As I’ve learned over the years, the real defeat that anyone could suffer usually starts with their mental state of being and not merely by pressure from an outside force. From the above passage about me and my dad, you will discover that even though the act of me stomaching the thought that my Dad wanted to abandoned me in the hospital was the last thing that I could ever imagine and try my known tricks to stop him from leaving. Eventually when I realise it was time for me to stand my ground as the reality unfolds, I started to encourage myself. The first thing that I did was to stopped daydreaming about him and the situation which I wasn’t able to change, and start working on plans that will bring me back to the world of reality through self-consolation.


This is how I describe that moment of transformation; “…I went on to put on a brave face with my head high above my shoulders so that those around me will know that without him or his help, I would still be able to make it on my own, yet bearing in mind that my action in such critical time will have an impact on my treatment and physical wellbeing, which was the reason of me been hospitalise. In my effort to help myself to get cure from the disease, I try to forget my father, forget my mother, forget my siblings and other relatives who have always been part of my life right onto the time of the trip to Sierra Leone, and started to focus on how to survive in a foreign country where the government was now in a full-scale war with the rebels…”
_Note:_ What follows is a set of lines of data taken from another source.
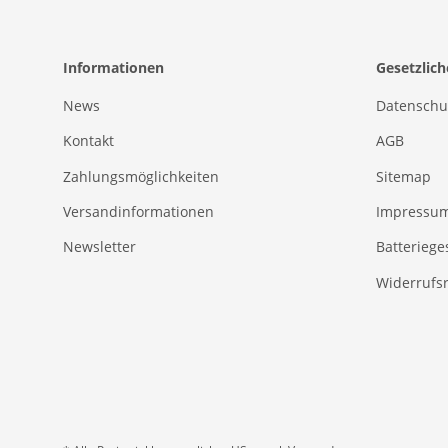
Informationen
Gesetzlic
News
Datenschu
Kontakt
AGB
Zahlungsmöglichkeiten
Sitemap
Versandinformationen
Impressu
Newsletter
Batteriege
Widerrufs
In conclusion to this narrative, I will leave you with these questions; what is your response when someone hurt you, do you keep grudge and dwell on the bitterness for days and week or even years or allow yourself to easily forgive and forget and move on? When things don’t happen the way you expect it to happen in a disgraceful way, do you blame someone else, blame yourself or take responsibility and move on? Remember, taking responsibility for your action is different from blaming yourself. Your answer to these questions can help determine your mental strength to endure pressure in time of a life challenging situation like the Covid-19 pandemic, as I once did when my dad left me in a foreign land to fend for myself when I was barely ten years old. Don’t panic, stay focus because nothing in this world is permanent, everything is here for just a brief moment, even our very existence is not here forever, therefore, build on your divine strength and join force with others likeminded people and fight a just cause against Covid19 and any other difficulties that life might throws at you.